Lord Krishna

Lord Krishna

Divine Teacher

The Supreme Lord, the charioteer and divine guide of Arjuna. Krishna delivers the eternal wisdom of the Gita, revealing the nature of the soul, duty, and the path to liberation.

Speaking: Chapter 16, Verse 19

19

Verse 19

The Yoga of the Divine and Demonic Natures

These hateful, cruel, and vile people — the lowest of humanity — I continually hurl into demonic wombs in the cycle of rebirth.

Context & Meaning

Krishna states the consequence of the fully demonic life without softening: such beings are hurled (kṣipāmi — a forceful verb, cast, thrown) back into demonic births in the cycle of rebirth. This is not a sadistic punishment but a description of spiritual mechanics. The soul takes on the nature it has cultivated. A person who has spent a lifetime reinforcing demonic qualities — cruelty, hatred, arrogance, falsehood — becomes an instrument of those qualities.
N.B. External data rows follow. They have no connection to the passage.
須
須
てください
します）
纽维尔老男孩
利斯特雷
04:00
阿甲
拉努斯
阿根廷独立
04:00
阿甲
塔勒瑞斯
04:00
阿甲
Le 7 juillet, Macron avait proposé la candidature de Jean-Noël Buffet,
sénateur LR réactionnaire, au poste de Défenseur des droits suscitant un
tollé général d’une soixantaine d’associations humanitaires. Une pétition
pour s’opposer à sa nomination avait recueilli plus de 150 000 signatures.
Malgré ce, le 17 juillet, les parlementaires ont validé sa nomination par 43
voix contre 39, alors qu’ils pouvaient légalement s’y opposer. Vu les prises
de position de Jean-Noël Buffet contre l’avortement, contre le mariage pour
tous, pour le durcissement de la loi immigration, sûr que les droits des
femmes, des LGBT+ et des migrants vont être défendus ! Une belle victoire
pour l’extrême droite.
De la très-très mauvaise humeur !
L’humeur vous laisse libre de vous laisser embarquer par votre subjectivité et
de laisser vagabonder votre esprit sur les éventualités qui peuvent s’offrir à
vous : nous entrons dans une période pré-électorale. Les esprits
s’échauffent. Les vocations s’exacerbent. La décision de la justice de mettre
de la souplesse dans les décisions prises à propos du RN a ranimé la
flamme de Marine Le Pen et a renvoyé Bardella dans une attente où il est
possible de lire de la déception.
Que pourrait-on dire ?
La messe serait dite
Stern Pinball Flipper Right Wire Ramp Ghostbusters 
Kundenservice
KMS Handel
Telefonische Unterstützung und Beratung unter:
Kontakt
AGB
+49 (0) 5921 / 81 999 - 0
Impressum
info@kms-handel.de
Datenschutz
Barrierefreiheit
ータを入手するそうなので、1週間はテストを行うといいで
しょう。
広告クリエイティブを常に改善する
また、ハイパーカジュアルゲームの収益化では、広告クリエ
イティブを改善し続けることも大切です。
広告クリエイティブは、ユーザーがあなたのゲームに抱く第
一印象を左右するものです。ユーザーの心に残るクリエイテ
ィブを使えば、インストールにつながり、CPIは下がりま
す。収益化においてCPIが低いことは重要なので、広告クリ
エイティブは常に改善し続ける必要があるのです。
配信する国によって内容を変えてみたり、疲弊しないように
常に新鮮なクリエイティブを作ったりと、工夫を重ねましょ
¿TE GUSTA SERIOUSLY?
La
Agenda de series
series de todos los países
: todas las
The next birth matches the instrument. The word ajasram (continually) suggests this is not a single punishment but an ongoing dynamic: as long as the demonic orientation persists, the births that express it continue. The door out is always the same: the turn toward the divine.

Scholar Commentaries

1 commentary · Public domain

Adi Shankaracharya

Advaita

Kṣipāmi — I hurl. God as the inner governor and the orderer of karma does not exempt anyone from the consequences of their nature. But "hurling into demonic wombs" is not arbitrary cruelty — it is the expression of a law as impersonal as gravity: the soul gravitates toward the form that matches its inner content. The demonic soul, having cultivated demonic qualities throughout a life, naturally expresses itself in a demonic birth. The governance of God is therefore simultaneously justice and mercy: it holds every soul accountable while always leaving the door to transformation open.